Пожелав успехов, Главный ушел. Молодой принялся объяснять Ивану план дальнейших действий.

- Подписи мы уже начали собирать, так что скоро  вас зарегистрируют. Тогда-то мы и развернемся. Молодой мечтательно посмотрел в окно, вероятно, представляя, как это он будет разворачиваться.

- Можно залог внести. Так быстрее получится, - проявил свою осведомленность Иван.

- С залогом мы всегда успеем. Подписи же можно собирать и одновременно рассказывать о кандидате, то есть о вас. Одним словом, есть возможность вести агитацию еще до регистрации, - почти стихами парировал Молодой.

- Вам же надо взять отпуск за свой счет, да и жене вашей тоже. Пишите заявление, а Туподумов отвезет их на завод. Жена где работает? А-а... Ну и туда тоже отвезет, - продолжал давать наставления Молодой.

- А что он то будет делать? - кивнул Иван в сторону Туподумова.

- У него будет сектор работы, связанный с заводом. Сейчас вот к директору поедет, - как-то по-комсомольски ответил Молодой.

- Да то как же, примет его директор.... - усомнился Иван.

- Ничего, после нашего звонка примет, - ответил Молодой и пододвинул к Ивану бумагу и ручку. Иван  собрался с силами и стал писать заявление.


**** 4 ****


Надо ли говорить, что жизнь Ивана сильно изменилась. Стали появляться и исчезать какие-то люди. Ивана куда-то привозили и откуда-то увозили. Пришел старичок с острой бородкой, еврей, как с первого взгляда определил Иван. Старик оказался адвокатом, и Иван подписал на его имя доверенность для защиты своей кандидатуры от нападок конкурентов, а также для ответных юридических атак. Оказалось, что Иван обладает весьма неплохой внешностью и прекрасной, в самом деле, прекрасной для мужчины, которому давно за сорок, фигурой. С молодых лет Иван  увлекался гиревым спортом и до недавнего времени все еще посещал спортивную секцию на заводском стадионе. Однако стадион у завода отобрали за долги, и секция гиревиков перестала существовать. Все же Ивана свозили на спортивную базу местного футбольного клуба, и он перед видеокамерами поиграл пудовыми гирями.
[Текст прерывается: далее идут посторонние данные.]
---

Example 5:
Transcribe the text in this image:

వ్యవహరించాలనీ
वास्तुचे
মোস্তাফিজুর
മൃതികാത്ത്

Потом Иван пожал руки футболистам, которые уезжали на очередную игру чемпионата России не то в первом, не то во втором дивизионе. Все эти события вечером того же дня показали по телевизору в городских новостях, причем гири выглядели будто двухпудовые, а Иван выглядел богатырем из русских былинных сказаний.

Весьма укрепились позиции Ивана после того, как люди узнали о его трепетном отношении к чужим детям. Причиной такого отношения, возможно, было то, что Иван и Маруся собственных детей не имели. Дети  в свою очередь проникались к Ивану особым доверием и переставали капризничать. Эффектным ходом стали огромные яблоки, привезенные Иваном со своей дачи и подаренные воспитанникам детского дома. Молодой поначалу  возражал, усматривая в этом подкуп избирателей. Однако Главный в телефонном разговоре ему десятком русских слов с тюркскими корнями объяснил, что дети - не избиратели, а яблоки - не подкуп. Короче говоря, если кто-то и посмеет что-то против этого сказать, то сам себя похоронит в глазах избирателей, ибо никто в этой стране не поддержит человека, замахнувшегося на яблоки для сирот. И в самом деле, никто из конкурентов даже не заикнулся.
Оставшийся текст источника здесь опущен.